Electric vehicles (EVs) have existed since 1828, but their prevalence in society has been limited until very recently. The electrification of transportation is a trend that is here to stay, and it is creating long-term growth opportunities for investors.

The basic main elements of electric cars are the battery, inverter, controller, and motor. The battery functions as an electrical energy storage system in the form of direct-current electricity (DC). The inverter changes the direct current (DC) on the battery into an alternating current (AC) that is then used by the motor. The controller regulates the electrical energy from the battery and inverter, which is then distributed to the motor. The motor converts electrical energy into mechanical energy, rotating the transmission and turning the wheels.

In addition to these core components, there are several other parts that make up an electric vehicle.
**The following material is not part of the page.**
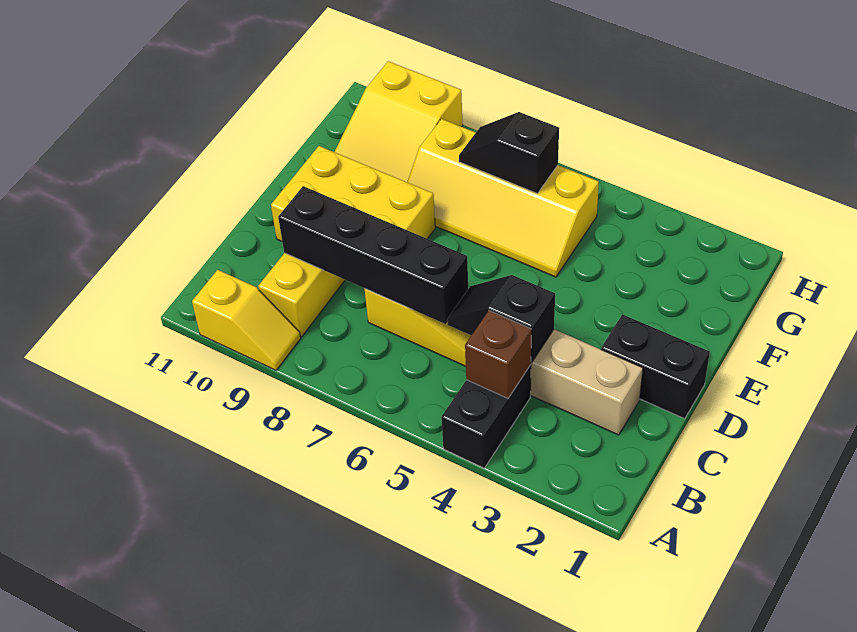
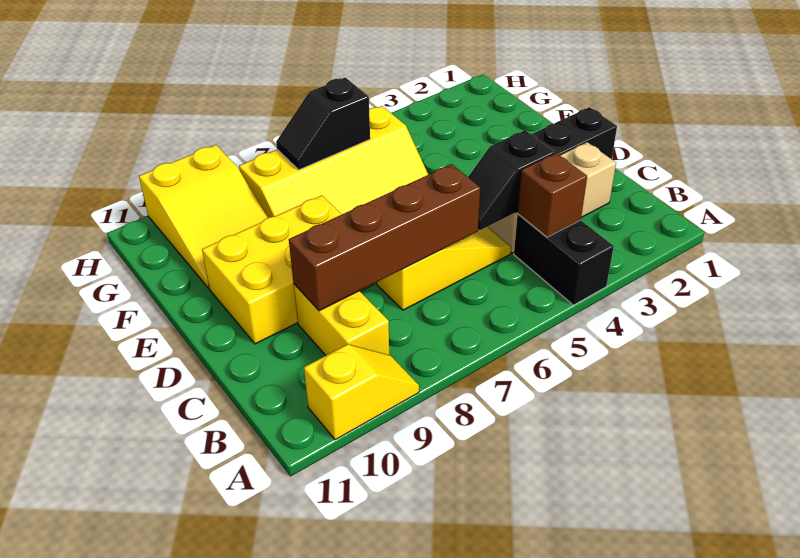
black 1x4 brick [278,186,468,324] -> brown 1x4 brick [289,164,480,311]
These include:

  • A charge port, which allows the vehicle to connect to an external power supply to charge the battery pack.
  • A DC/DC converter, which converts higher-voltage DC power from the battery pack to the lower-voltage DC power needed to run vehicle accessories and recharge the auxiliary battery.
  • A thermal system for cooling, which maintains the proper operating temperature of the engine, motor, and other components.
  • A power electronics controller, which manages the flow of electrical energy from the battery and controls the speed and torque of the motor.
  • A transmission, which transfers mechanical power from the motor to the wheels.

The demand for electric vehicles is expected to grow rapidly, with ownership projected to reach 125 million by 2030. This presents a significant opportunity for investors, particularly in companies that produce electric vehicle parts.

Frequently asked questions

An electric vehicle (EV) is a car that is powered by electricity rather than gasoline or diesel.

Electric vehicles are becoming more popular due to government policies encouraging the use of greener vehicles, improvements in battery technology, and the increasing affordability of electric cars.

There are several ways to invest in electric vehicles. You can invest in stocks and shares of companies that produce electric vehicles, such as Tesla, General Motors, or Nio. Alternatively, you can invest in funds that have exposure to electric vehicles and related technologies, such as the Baillie Gifford Global Discovery Fund or the Artemis Global Income Fund.

Companies can capitalize on the shift to electric vehicles by providing public charge points, either at prime locations where they can charge a premium or at locations where customers dwell for long periods, such as coffee shops at motorway service stations. Utilities, technology companies, and vehicle manufacturers are also well-positioned to enter the space by leveraging their existing capabilities and developing partnerships.

One challenge for electric vehicles is the need for cheaper, lighter, and more powerful batteries to make them more cost-effective. However, this also presents an opportunity for companies to profit from the increase in electric charging infrastructure. Additionally, electric vehicles offer improved efficiency, better performance, and lower maintenance costs compared to traditional gasoline or diesel vehicles.